III

NO LULLABIES


1

al had been sleeping alone when he had the first of the nightmares.

It began on Venus Mountain; he was wandering there, his legs ready to give out beneath him. But with that horrid foreknowledge of disaster that dreams grant he knew it would not be wise to close his eyes and sleep. Instead he stood on the warm ground while forms that were lit as if by a sun that had already set behind the mountain moved around him. A man was dancing nearby, his skirts like living tissue; a girl flew over, trailing the scent of her sex; there were lovers in the long grass, coupling. One of them cried out, whether in pleasure or alarm he wasn’t certain, and the next moment he was running over the mountainside, and there was something coming after him, something vast and remorseless.

He shouted as he ran, to alert the lovers and the bird-girl and the dancer to the horror that had come for them all, but his voice was pitifully thin – the voice of a mouse – and the next moment the grass around him began to smoulder. Before his eyes the coupling bodies now burst into flames; an instant later the girl fell out of the sky, her body consumed by the same venomous fire. Again, he shouted, in terror this time, trying to leap over the flames as they advanced across the ground in his direction. But he wasn’t agile enough. His heels caught fire, and he felt the heat creep up the back of his legs as he ran.

Howling now, he found an extra burst of speed, and suddenly Venus Mountain was gone, and he was running barefoot down streets he’d known since childhood. It was night, but the lamps along the street had been smashed, and the paving stones torn up beneath his feet made the going treacherous.

Still the pursuer came after him, sniffing his carbonized heels.

Knowing it would outpace him given time, he looked for some place of sanctuary as he ran, but the doors of the houses – even those of childhood friends – were nailed shut, the windows boarded up.

There was no help to be had here. All he could do was keep running, in the vain hope that the monster would be distracted by more tempting quarry.

An alleyway caught his eye; he ducked down it. Made a turn, made another turn. Ahead, a brick wall, and in it, a door, through which he hurled himself. Only then did he realize where this inevitable route had taken him.

He knew the yard at once, though the wall had grown twice as high since he’d last been here, and the gate through which he’d stepped a moment ago had sealed itself up. It was the yard behind Mimi Laschenski’s house. Once, in another life, he’d stood on that wall, and toppled, and fallen, finally, into paradise.

But there was no carpet in the yard now, nor any presence, bird or man, to offer their consolation. Just him, and the four shadowy corners of the yard, and the sound of his pursuer approaching the hiding place.

He took refuge in one of the corners and crouched down. Though the heels beneath his buttocks had been extinguished, his panic had not; he felt sick with fear.
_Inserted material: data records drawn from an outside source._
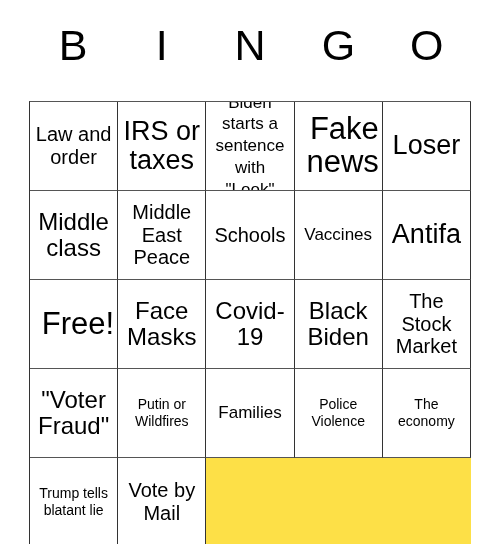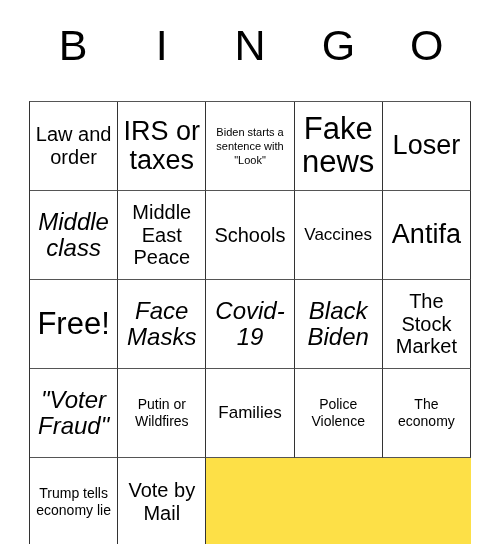--- a/index.html
+++ b/index.html
@@ -85,7 +85,7 @@
   .fs-md  .cell-text { font-size: 20px; line-height: 1.14; }
   .fs-sm  .cell-text { font-size: 17px; line-height: 1.16; }
   .fs-xs  .cell-text { font-size: 14px; line-height: 1.18; }
-  .fs-xxs .cell-text { font-size: 11px; line-height: 1.28; }
+  .fs-xxs .cell-text { font-size: 17px; line-height: 1.28; }
 </style>
 </head>
 <body>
The monster approached. He smelt the heat off its hide. It wasn’t the heat of life – not sweat or breath – but a dry, dead fire; ancient, merciless; an oven in which all the good of the world might be cremated. And it was close. Just beyond the wall.

He held his breath. There was a crippling ache in his bladder. He put his hands between his legs, cupping his prick and balls, shaking with terror. Make it go away, he silently pleaded to the darkness: make it leave me alone and I’ll be good as gold forever: I swear I will.

Though he could scarcely believe his luck, his appeal was heard, for the presence on the other side of the wall gave up its pursuit and retreated. His spirits lifted a little, but he kept his cramped position until his dream-sense told him that the enemy had withdrawn entirely. Only then did he dare stand up again, his joints cracking.

The pressure in his bladder would no longer be denied. Turning to the wall, he unzipped himself. The brick was hot from the presence of the creature, and his piss hissed against it.

In mid-flow, the sun came out, suddenly, flooding the yard. No, it wasn’t the sun. It was his pursuer, rising over the wall, its head hotter than a hundred noons, its oven-maw open wide.

He could not help but look into its face, though it would surely blind him. He saw enough eyes for a nation, pressed side by side, set on great wheels, their nerves drawn out like bright threads and knotted in the belly of the creature. There was more, much more, but he only glimpsed it before the heat set him alight from head to toe-nail.

He shrieked.

And with the cry, the yard disappeared, and he was travelling again on Venus Mountain, only this time the landscape beneath him was not earth and rock, but flesh and bone. It was his own body he was flying over, his substance become a world, and it was burning up, burning to extinction. His shriek was the land’s shriek, and it rose and rose as he and it were utterly consumed.

Too much!

He woke suddenly to find himself curled up in the middle of the bed, a knot of dreamt agony. He was sweating so much surely the fire would have been extinguished.

But no. It burned on in his mind’s eye for minutes afterwards, still bright.